──────── TEXT

Akkermansia muciniphila vesicles attenuate smoking-induced cognitive decline via ILA-mediated AhR-dependent microglial reprogramming.

Chronic cigarette smoking is associated with reductions in Akkermansia muciniphila abundance and its metabolite indole-3-lactic acid (ILA) that correlate with cognitive deficits in older adult smokers.

• Both A. muciniphila abundance and ILA levels were reduced in gut microbiota of older adult smokers compared to non-smokers.
• The reductions in A. muciniphila and ILA correlated with measured cognitive deficits in the human cohort.
• This finding establishes a link between smoking-induced gut dysbiosis and cognitive impairment.

Fecal microbiota transplantation (FMT) from smoke-exposed donors recapitulates cognitive impairment and microglial dysfunction in recipient mice.

• Recipient mice transplanted with microbiota from smoke-exposed donors developed cognitive impairment.
• Microglial dysfunction was also observed in FMT recipient mice, mirroring the effects of direct smoke exposure.
• This experimental approach demonstrated that the gut microbiota is sufficient to transfer the cognitive phenotype.

Treatment with A. muciniphila-derived outer membrane vesicles (OMVs) mitigated smoking-induced cognitive deficits and restored synaptic integrity.

• OMVs derived from A. muciniphila were used as a treatment intervention in smoke-exposed or FMT recipient mice.
• OMV treatment restored synaptic integrity that had been disrupted by smoking-induced dysbiosis.
• The neuroprotective effects of OMVs were demonstrated to be dependent on aryl hydrocarbon receptor (AhR) signaling.

Exogenous ILA treatment also mitigated smoking-induced cognitive deficits and restored synaptic integrity via AhR signaling.

────────────────

**WORK TO COMPLETE**
1: According to the summary on Akkermansia muciniphila and smoking, which two outcomes appeared in mice that received microbiota from smoke-exposed donors?
2: Continue the summary on Akkermansia muciniphila vesicles and smoking-induced cognitive decline from its last sentence.
The material after this point was gathered from a separate source.

──────── MATERIAL SHOWN

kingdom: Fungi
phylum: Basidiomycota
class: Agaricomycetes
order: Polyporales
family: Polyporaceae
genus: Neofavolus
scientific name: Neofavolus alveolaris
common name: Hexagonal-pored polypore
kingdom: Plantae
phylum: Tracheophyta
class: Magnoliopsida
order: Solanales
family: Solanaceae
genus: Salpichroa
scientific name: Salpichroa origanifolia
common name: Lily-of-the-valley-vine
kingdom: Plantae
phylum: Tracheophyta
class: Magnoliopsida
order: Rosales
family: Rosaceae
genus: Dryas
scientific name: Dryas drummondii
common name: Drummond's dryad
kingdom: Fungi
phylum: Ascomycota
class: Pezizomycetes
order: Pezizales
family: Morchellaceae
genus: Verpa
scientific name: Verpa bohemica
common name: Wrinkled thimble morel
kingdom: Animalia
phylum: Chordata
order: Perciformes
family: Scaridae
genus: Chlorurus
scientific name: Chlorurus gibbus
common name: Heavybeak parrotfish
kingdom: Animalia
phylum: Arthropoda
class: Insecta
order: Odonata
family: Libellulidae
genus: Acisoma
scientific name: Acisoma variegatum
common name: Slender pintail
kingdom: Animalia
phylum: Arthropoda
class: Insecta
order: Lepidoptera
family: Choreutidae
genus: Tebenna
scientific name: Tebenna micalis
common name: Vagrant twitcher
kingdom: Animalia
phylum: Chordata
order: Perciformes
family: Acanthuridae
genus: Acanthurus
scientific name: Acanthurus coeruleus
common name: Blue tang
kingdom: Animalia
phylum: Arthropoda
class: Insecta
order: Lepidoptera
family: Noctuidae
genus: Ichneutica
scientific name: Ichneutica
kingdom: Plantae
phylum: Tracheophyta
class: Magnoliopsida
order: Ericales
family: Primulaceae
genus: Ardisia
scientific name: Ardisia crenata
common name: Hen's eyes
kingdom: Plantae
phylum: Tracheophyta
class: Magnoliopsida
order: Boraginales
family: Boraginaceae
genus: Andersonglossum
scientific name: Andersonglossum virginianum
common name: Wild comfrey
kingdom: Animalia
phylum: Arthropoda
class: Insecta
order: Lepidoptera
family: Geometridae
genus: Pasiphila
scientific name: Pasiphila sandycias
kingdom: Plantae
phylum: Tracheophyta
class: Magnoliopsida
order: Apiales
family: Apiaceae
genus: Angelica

────────────────

**ANSWERS FOR THE EXERCISE**
1: Cognitive impairment and microglial dysfunction.

2:
• Administration of exogenous ILA recapitulated the neuroprotective effects seen with OMV treatment.
• ILA exerted its effects through AhR-dependent activation, establishing a mechanistic parallel with OMV action.
• Restoration of synaptic integrity was observed following ILA treatment.

Both OMVs and ILA exert neuroprotective effects by reprogramming microglial metabolism toward oxidative phosphorylation via AhR signaling.

• AhR-dependent activation was identified as the mechanistic pathway through which both OMVs and ILA act on microglia.
• This AhR activation reprogrammed microglial metabolism toward oxidative phosphorylation.
• The metabolic reprogramming suppressed neuroinflammation and restored cellular bioenergetics in microglia.

The A. muciniphila-ILA-AhR axis is identified as a promising target for preventing smoking-related cognitive decline.

• The study highlights the A. muciniphila-ILA-AhR axis as a mechanistic pathway linking gut dysbiosis to brain function.
• The findings suggest a mechanism through which smoking influences brain function via specific gut microbial metabolites.
• Both OMVs and ILA represent potential therapeutic interventions targeting this axis.